蒋介石之后被美国推举出来的“稳健派”李宗仁,1949年初上台后的“和谈”,则要另当别论。因为李宗仁“和谈”的要害在变相落实“雅尔塔秘密协定”,不同的只是,他从秘密协定中的以长城划界退到以长江划界。隔江而治,这本质上就是分裂中国,置中国于事实上的“南北朝”形势之中,如果真如此,今天的“台海两岸”分离状态就会变成“长江两岸”的分裂状态,中华民族由此也就坠入了万劫不复的深渊。关于此,李宗仁本人后来在其回忆录中也作了深深的悔罪。他说:

我从未料到华盛顿的最高决策人竟会是一群目光短浅的政治家。当共产党卷地毯似地征服大陆时,他们甚至连声都没吭。就在这时,共党占领中国后,共党集团变得异常强大,而北朝鲜的共产党人又变得如此大胆,竟在第二年开始了朝鲜战争。

但在今天回顾那时的情况,我不禁不寒而栗了。我今天感到庆幸的是:当年与我打交道的美国方面的领袖人物都是一些没有经验的人。这些人在现状不变的局势下指导世界事务是能干的,但处理起严重的国际危机时,则肯定是无能为力。如果他们要象约瑟夫·斯大林那样冷酷和精明,象他一样善于抓住时机,中国肯定是会完了。如果美国人全力支持我,使我得以沿长江和毛泽东划分中国,中国就会陷入象今天的朝鲜、德国、老挝和越南同样悲惨的局面了。南部政府靠美国生存,而北部政府也只能仰苏联鼻息,除各树一帜,互相残杀外,二者都无法求得真正之独立。又因中国是六亿人的大国,这样一来,她就会陷于比前面提到过的三个小国家更为深重的痛苦之中,而民族所受的创伤则恐怕几代人也无法治好了。如果这种事情真的发生了,在我们敬爱祖国的未来历史上,我会成为什么样的罪人呢?[277]

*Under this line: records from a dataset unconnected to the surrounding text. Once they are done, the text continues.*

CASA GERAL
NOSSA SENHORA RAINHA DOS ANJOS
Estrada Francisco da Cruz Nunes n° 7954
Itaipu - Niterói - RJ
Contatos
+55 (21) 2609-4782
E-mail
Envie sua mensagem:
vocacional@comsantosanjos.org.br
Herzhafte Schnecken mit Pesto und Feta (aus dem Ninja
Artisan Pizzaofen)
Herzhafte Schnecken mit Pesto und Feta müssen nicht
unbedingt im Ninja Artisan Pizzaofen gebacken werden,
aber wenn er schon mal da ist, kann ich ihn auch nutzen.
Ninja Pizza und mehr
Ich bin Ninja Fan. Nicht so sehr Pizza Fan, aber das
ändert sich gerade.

读到这段文字,令人心酸。当年满口“公开透明”和代表“改革运动”力量的李宗仁,这时才知道说大话易而落实大话却是何等之难;不仅如此,空话有时还会给民族造成难以承受的灾难。这使人联想起中共党内的满嘴大话空话而又无力落实的左右人物如陈独秀、王明、赵紫阳等,及苏共党内的叶利钦、戈尔巴乔夫等。好在中共方面有毛泽东和邓小平纠正了他们的错误,而苏共方面则无力纠正他们的错误终至苏联解体。曾参与解体苏联并成为俄罗斯联邦第一任总统的叶利钦在世纪末的最后一天,主动辞职并怀着内疚的心情也向俄罗斯人民发出了与上述李宗仁同样的忏悔。他说:

我要求你们的原谅。原谅我们分享的许多梦想没实现这个事实。原谅本对我们似乎简单的事情,结果却困难得使人痛苦这一事实。对于那些相信我们以举手投足之劳,就可以从灰暗、停滞的极权过去,一跃而进入光明、富裕、文明的未来的人,我要求他们原谅我不为他们的一些希望而辩护。我自己相信过这点,即举手之劳就可以克服任何事。结果发现我在一些事情上太天真了。在某些地方,问题看来非常复杂。我们是在错误和失败中强行前进,很多人在这困难时期遭受到冲击。我要让你们知道,我以前从未说过这是件容易的事。今天重要的是把如下的话告诉你们。你们每一个人的痛苦都引起我内心的痛苦。多少无眠的夜晚,担心地忧虑着,到底需要怎么做,才能使人民生活得更好。我没有比这个更重要的任务。现在我要离开了。我已经尽我所能,不仅是我健康的所能,而是在所有难题的基础上尽了我的所能。[278]

书生切莫空议论,头颅掷处血斑斑。[279]若再联想到大宋和大明王朝覆亡的教训,我们便知道实事求是,力戒空谈,是中华民族实现伟大复兴的关键所在。

1952年9月19日,斯大林在会见中国总理周恩来时,就东西德统一问题说:“看来美国人并不赞同德国统一。他们掠夺了德国,如果西德人与东德人统一了,就掠夺不成了。”[280]这话如果反推中国,如果1949年中国没有“将革命进行到底”,没有实现国家统一,那么德国被掠夺的命运也就是中国的命运。如果看看今天台湾每几年就要拼着用仅有一点的发展成果从美国购买天价的武器,我们就不会对这个推测表示任何怀疑。

现在回首来看,在周边国家,比如印度、朝鲜、越南都被大面积肢解的背景下,中国却能在美苏两大国直接插手阻止的艰难条件下实现国家统一,并使中国走上一条独立自主的社会主义道路。为此,我们就不能不感谢在中国这场统一战争中起到关键作用的毛泽东同志,并为我们中国人民在最困难的时候有了我们的领袖毛泽东而感到幸运,我们应对毛泽东那一代共产党人表示永远的敬意。